Your October 10 article, "America West merge sends US Air comms staff packing," was quite misleading. As any good PR person knows, headlines are not written by the reporter, nor do they always accurately reflect the authenticity of the article. Such was the case here.
The America West team did not send the US Airways communications team "packing," as the headline suggests. Once readers get through the article, they learn that the real reason none of the US Airways people are coming over to the new airline's team has more to do with geography, personal reasons, and other logistics issues. In short, making the move to Phoenix from Washington, DC, was the main reason the US Airways team did not move over. We did not send them packing.
Moreover, I personally view this as a loss, given the professionalism and integrity of the team at US Airways. This is a unit of experienced, terrific communicators who simply have been through a lot over the past three years. They haven't had a lot of good news to share, yet they hung in there and did a superb job through the merger's close, helping to preserve 30,000 jobs in the process.

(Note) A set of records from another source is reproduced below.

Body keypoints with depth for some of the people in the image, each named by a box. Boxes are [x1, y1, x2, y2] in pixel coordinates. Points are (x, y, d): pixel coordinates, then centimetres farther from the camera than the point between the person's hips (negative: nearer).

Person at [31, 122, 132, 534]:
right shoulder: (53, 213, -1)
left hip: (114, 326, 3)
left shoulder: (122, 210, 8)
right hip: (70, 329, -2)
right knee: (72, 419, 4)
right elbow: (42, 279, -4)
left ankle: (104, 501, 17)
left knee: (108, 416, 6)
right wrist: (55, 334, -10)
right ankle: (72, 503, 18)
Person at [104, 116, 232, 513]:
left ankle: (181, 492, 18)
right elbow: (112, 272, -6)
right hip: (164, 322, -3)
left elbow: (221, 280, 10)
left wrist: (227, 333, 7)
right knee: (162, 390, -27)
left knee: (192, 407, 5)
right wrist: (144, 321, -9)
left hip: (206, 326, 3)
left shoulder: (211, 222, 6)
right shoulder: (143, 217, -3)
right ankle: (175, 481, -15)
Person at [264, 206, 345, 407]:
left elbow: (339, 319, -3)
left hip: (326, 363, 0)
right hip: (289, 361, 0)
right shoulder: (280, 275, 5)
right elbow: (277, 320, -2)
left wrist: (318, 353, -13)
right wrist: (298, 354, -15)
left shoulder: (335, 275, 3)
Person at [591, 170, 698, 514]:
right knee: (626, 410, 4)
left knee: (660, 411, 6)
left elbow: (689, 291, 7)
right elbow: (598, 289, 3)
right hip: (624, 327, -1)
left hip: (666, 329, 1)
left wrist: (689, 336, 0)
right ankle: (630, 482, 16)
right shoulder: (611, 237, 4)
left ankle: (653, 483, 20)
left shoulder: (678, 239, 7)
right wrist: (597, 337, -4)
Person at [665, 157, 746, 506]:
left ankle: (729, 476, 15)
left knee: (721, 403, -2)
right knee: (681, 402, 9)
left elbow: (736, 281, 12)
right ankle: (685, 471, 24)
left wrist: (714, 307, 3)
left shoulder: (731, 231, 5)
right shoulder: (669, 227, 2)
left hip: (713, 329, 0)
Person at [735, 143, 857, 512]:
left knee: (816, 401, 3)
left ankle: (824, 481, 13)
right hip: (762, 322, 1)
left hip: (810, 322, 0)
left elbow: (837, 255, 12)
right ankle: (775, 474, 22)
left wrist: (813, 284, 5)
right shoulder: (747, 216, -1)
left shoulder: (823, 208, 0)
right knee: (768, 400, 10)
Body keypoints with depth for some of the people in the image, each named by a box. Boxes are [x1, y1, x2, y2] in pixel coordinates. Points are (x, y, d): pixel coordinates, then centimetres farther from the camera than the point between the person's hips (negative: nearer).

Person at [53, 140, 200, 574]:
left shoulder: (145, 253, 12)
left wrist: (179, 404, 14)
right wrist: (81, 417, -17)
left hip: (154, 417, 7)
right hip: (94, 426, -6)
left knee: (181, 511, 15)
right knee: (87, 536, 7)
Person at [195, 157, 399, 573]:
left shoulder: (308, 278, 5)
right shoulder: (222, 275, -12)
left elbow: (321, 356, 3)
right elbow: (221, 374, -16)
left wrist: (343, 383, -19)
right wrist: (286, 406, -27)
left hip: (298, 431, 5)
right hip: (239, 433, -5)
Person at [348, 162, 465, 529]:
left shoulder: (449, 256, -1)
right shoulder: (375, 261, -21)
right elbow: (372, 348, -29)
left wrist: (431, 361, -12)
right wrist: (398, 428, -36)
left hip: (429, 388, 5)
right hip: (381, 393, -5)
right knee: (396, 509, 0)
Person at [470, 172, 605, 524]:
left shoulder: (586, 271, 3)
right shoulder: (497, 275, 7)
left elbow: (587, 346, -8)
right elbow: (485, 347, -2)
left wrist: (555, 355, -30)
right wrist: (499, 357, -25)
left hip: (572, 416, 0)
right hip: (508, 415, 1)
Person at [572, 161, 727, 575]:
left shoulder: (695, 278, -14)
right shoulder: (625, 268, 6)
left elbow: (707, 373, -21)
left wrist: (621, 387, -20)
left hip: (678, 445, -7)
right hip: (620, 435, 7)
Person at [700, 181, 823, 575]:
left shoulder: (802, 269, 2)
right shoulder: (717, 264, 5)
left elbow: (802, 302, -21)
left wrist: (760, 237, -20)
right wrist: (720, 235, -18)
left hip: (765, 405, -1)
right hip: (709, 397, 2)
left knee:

While communication styles between the two airlines may be different, that doesn't make one right or wrong. Just different. I have nothing but the fondest regards for the US Airways communications team and simply wanted to set the record straight, given your misleading headline.
I speak for the entire communications team at America West - the new US Airways. Still not used to writing that! - when I say that they are wished happy and smooth landings. I know they all have great opportunities ahead of them.
VP, corporate communications
Supreme Court doesn't negate marijuana laws
A major part of our involvement in recent Supreme Court medical marijuana case Gonzales v. Raich involved trying to make sure that the press understood the meaning of the ruling. Your October 3 Analysis story, "Cases before the Supreme Court demand supreme PR," inadvertently illustrated just how tough a job that was.
The high court did not rule that "states could not legalize marijuana for medical purposes," as your story indicated. Rather, it ruled that state medical marijuana laws do not confer protection from federal prosecution.
This might seem like a subtle difference, but in practical terms it's huge. The Raich decision did not overturn the 10 existing state medical marijuana laws, all of which remain in full force and effect, and did not prevent other states from enacting similar laws. It merely maintained the status quo, in which patients protected under state law remain potentially vulnerable to federal prosecution.
While that's definitely unfortunate, one must bear in mind that federal authorities make only 1% of all US marijuana arrests. So these state laws still provide substantial protection
to medical marijuana patients and their caregivers, despite federal hostility.